The Electoral Observation Mission (MOE), an NGO investigating election fraud in the South American country, verified how well campaign donors have been doing financially in the municipalities where they bankrolled candidates or political parties.
The results are shocking if you believe Colombia is a democracy, but present an attractive business opportunity if you want to break return on investment (ROI) records without having to worry about competing in a free market economy.
The MOE was unable to obtain financial information in six of Colombia’s 32 provinces, four in the Amazon and two in the Caribbean region.

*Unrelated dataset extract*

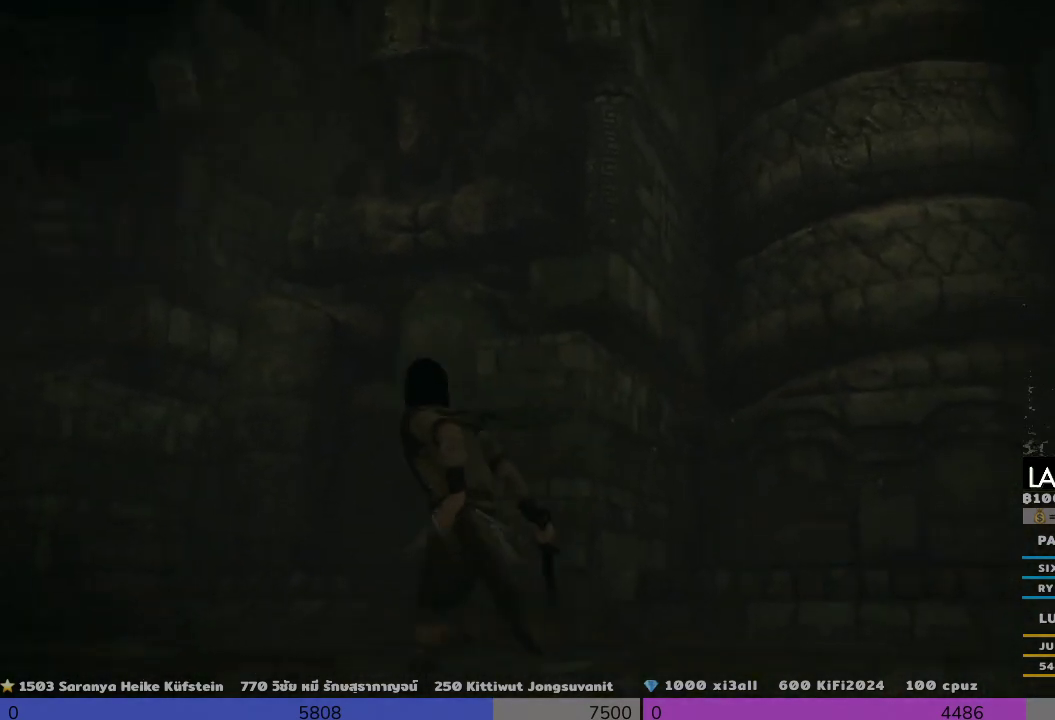
{"buttons": [], "left_stick": "left", "events": []}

What the election observers did find was that politicians in Antioquia, Colombia’s second largest economy, received almost three times as much funding as their counterparts in Bogota, the country’s economic heart.
While obtaining public contracts after sponsoring candidates isn’t necessarily done through illegal means, the MOE found that contractors in more than half of the cases had violated electoral law by contributing more than allowed.
The electoral observers based their report only on the statistics provided by the country’s electoral council CNE, excluding campaign contributions from informal economies, organized crime or illegal armed groups.
Download the MOE report (Spanish)
Most profitable provinces based on 2015 elections
Buying elections: a $27 million business
The 485 companies that sponsored political campaigns in Colombia’s 2015 local elections on average made $38.54 on the dollar through public contracts granted by the mayors they sponsored.
In Antioquia, Colombia’s most corrupt province by far, the 103 campaign donors who gave $210 thousand to local politicians walked away with $27.2 million in projects financed by municipalities.
The province has suffered devastating financial setbacks due to poorly executed public works like the Ituango hydro-electric dam and the tunnel connecting province capital Medellin with the northeast of the province.
Everybody’s doing it
Nationally, campaign sponsors invested almost $1.4 million and were rewarded $53.7 million in government contracts.
ROI on Colombia’s 2015 local elections
According to the election observers, politicians’ sponsors obtained public contracts primarily through the winning candidate they had sponsored, through governors influencing municipal spending and through the apparent promotion of contractors by financed mayors in neighboring municipalities.
Corporate sponsoring of local and regional political campaigns increased 17% between the 2011 and the 2015 elections, the electoral observers said.
According to the MOE, it had surrendered its findings to the country’s Prosecutor General’s Office, and financial and fiscal watchdogs.
Colombia’s next round of local and regional elections is held next year.